Crônica: amor e ancestralidade

Hoje ela faz 99 anos.

Nascida em 1922 viveu durante os períodos mais difíceis e obscuros da história.

Criada apenas pela mãe, em um tempo em que isso era um escândalo, casou-se e teve 9 filhos.

Em uma época em que as mulheres não podiam fazer muito, recusou-se a ensinar as filhas a cozinhar. Um pequeno ato de rebeldia reforçando para as filhas que a melhor alternativa era estudar.

Mas foi com ela que eu aprendi a fazer bolo, na cozinha onde sempre estava. E descobri o prazer em raspar a vasilha com o resto de massa batida. Com o passar do tempo me ensinou outros pratos, sempre com calma e sem pressa. Para cozinhar tem que ter alma leve, dizia, ou a comida não presta.

Perdeu um filho. Perdeu a fala. Me mudei para sua casa. Foram dias tão confusos, um misto de dor com amor. Desse tempo lembro de quando, sentada no sofá, me esperava chegar. Com um sorriso que não chegava aos olhos, perguntava como foi meu dia, me abraçava e me acolhia.

Seu colo sempre foi um dos meus lugares preferidos. Macio, cheiroso. Onde eu colocava minha cabeça para receber um cafuné e reclamar da vida. Mal sabia que nada sabia!

Perdeu o marido. Perdeu o chão. Na época eu não tinha noção do tamanho do buraco que crescia dentro do seu coração.

Então eu olho para ela e a vejo tão linda. Quanta coisa carregou dentro do peito e quanto carinho distribuiu na sua vida. E penso se esse negócio de ser fortaleza, que ensinaram para gente é uma furada. Porque ela não vem de graça. A conta é muito alta.

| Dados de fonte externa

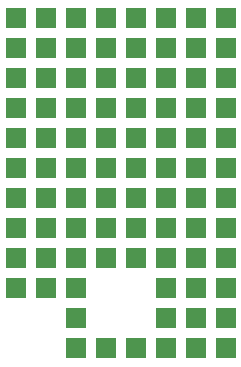
<source format=gbl>
G04 #@! TF.FileFunction,Copper,L2,Bot,Signal*
%FSLAX46Y46*%
G04 Gerber Fmt 4.6, Leading zero omitted, Abs format (unit mm)*
G04 Created by KiCad (PCBNEW 4.0.2-stable) date 05.07.2017 21:10:13*
%MOMM*%
G01*
G04 APERTURE LIST*
%ADD10C,0.100000*%
%ADD11R,1.700000X1.700000*%
G04 APERTURE END LIST*
D10*
D11*
X148590000Y-110490000D03*
X146050000Y-110490000D03*
X148590000Y-113030000D03*
X146050000Y-113030000D03*
X130810000Y-110490000D03*
X133350000Y-110490000D03*
X135890000Y-110490000D03*
X138430000Y-110490000D03*
X140970000Y-110490000D03*
X143510000Y-110490000D03*
X130810000Y-113030000D03*
X133350000Y-113030000D03*
X135890000Y-113030000D03*
X138430000Y-113030000D03*
X140970000Y-113030000D03*
X143510000Y-113030000D03*
X130810000Y-115570000D03*
X133350000Y-115570000D03*
X135890000Y-115570000D03*
X138430000Y-115570000D03*
X140970000Y-115570000D03*
X143510000Y-115570000D03*
X146050000Y-115570000D03*
X148590000Y-115570000D03*
X130810000Y-118110000D03*
X133350000Y-118110000D03*
X135890000Y-118110000D03*
X138430000Y-118110000D03*
X140970000Y-118110000D03*
X143510000Y-118110000D03*
X146050000Y-118110000D03*
X148590000Y-118110000D03*
X130810000Y-120650000D03*
X133350000Y-120650000D03*
X135890000Y-120650000D03*
X138430000Y-120650000D03*
X140970000Y-120650000D03*
X143510000Y-120650000D03*
X146050000Y-120650000D03*
X148590000Y-120650000D03*
X130810000Y-123190000D03*
X133350000Y-123190000D03*
X135890000Y-123190000D03*
X138430000Y-123190000D03*
X140970000Y-123190000D03*
X143510000Y-123190000D03*
X146050000Y-123190000D03*
X148590000Y-123190000D03*
X130810000Y-125730000D03*
X133350000Y-125730000D03*
X135890000Y-125730000D03*
X138430000Y-125730000D03*
X140970000Y-125730000D03*
X143510000Y-125730000D03*
X146050000Y-125730000D03*
X148590000Y-125730000D03*
X130810000Y-128270000D03*
X133350000Y-128270000D03*
X135890000Y-128270000D03*
X138430000Y-128270000D03*
X140970000Y-128270000D03*
X143510000Y-128270000D03*
X146050000Y-128270000D03*
X148590000Y-128270000D03*
X130810000Y-130810000D03*
X133350000Y-130810000D03*
X135890000Y-130810000D03*
X138430000Y-130810000D03*
X140970000Y-130810000D03*
X143510000Y-130810000D03*
X146050000Y-130810000D03*
X148590000Y-130810000D03*
X130810000Y-133350000D03*
X133350000Y-133350000D03*
X135890000Y-133350000D03*
X143510000Y-133350000D03*
X146050000Y-133350000D03*
X148590000Y-133350000D03*
X135890000Y-135890000D03*
X143510000Y-135890000D03*
X146050000Y-135890000D03*
X148590000Y-135890000D03*
X135890000Y-138430000D03*
X138430000Y-138430000D03*
X140970000Y-138430000D03*
X143510000Y-138430000D03*
X146050000Y-138430000D03*
X148590000Y-138430000D03*
M02*

</source>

Da última vez que a vi não pude me aproximar, nem sentir seu cheiro. Mas fiquei tão feliz, porque ela se lembrou de mim. E com suas mãozinhas tremendo, me soprou um beijo.

Feliz aniversário vovó! Feliz dia! Fecho os meus olhos e mesmo de longe sinto o seu cheiro, o seu toque, o seu beijo. Carrego comigo parte de você. E quando me olho no espelho, sempre te vejo.